Tapinauchenius plumipes, the orange tree spider, is a tarantula endemic to French Guiana. It was first described by Ludovico Di Caporiacco in 1954. Its previous name, Tapinauchenius gigas was based on the latin word for giant, being gigas. This tarantula is kept as pets and commonly breed.

Description 
Tapinauchenius plumipes is easily distinguished by their bright orange coloration on the legs and abdomen, carapace colored similar but lighter, females reach roughly 5.5 inches in diagonal leg span.

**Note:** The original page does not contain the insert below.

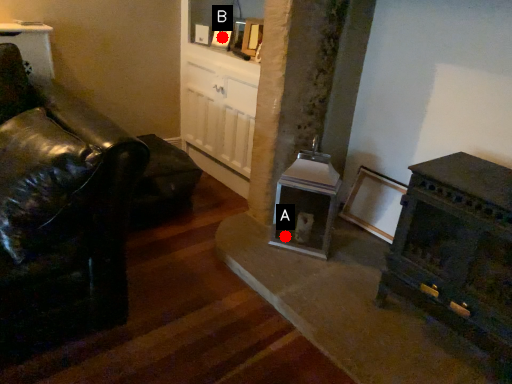
Question: Two points are circled on the image, labeled by A and B beside each circle. Which point is farther from the camera taking this photo?

Choices:
 (A) A is further
 (B) B is further

Answer: (B)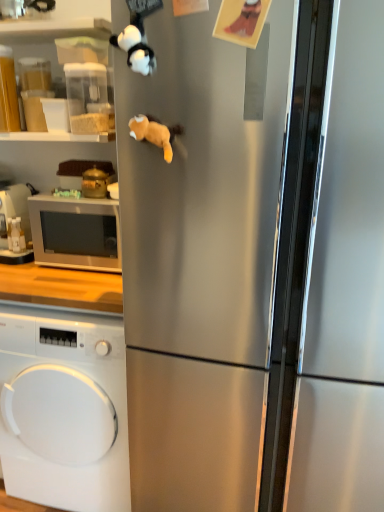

It lacks urticating hairs and is arboreal. This species can be found in tree cavities and will often result to hasty retreat when disturbed. The eggsac will often contain 100-140 spiderlings. Females live from 14 to 18 years and males from 3 to 4 years, under proper care.

Habitat 
This spider is found in French Guiana, where the average yearly temperature is 26°C and the average yearly rainfall being 3,160mm.  This tarantula lives in the lowland rainforest of the Amazon Rainforest which are still fairly unexplored, this spider enjoys higher humidity than most other tarantulas. It lives near and in the Guiana Amazonian Park, covering 40% of the territory, the area where this tarantula is found is roughly 200m-300m above sea level.

Behavior 
As their common name may suggest, they are arboreal tarantula. Their behavior is usually described as skittish and defensive, they own a painful bite, but will usually retreat to their hide before that happens. This species also spends a fair amount of time out in their enclosure, instead of being hidden. This tarantula is not a heavy webber, only slightly webbing the entrance to their hide.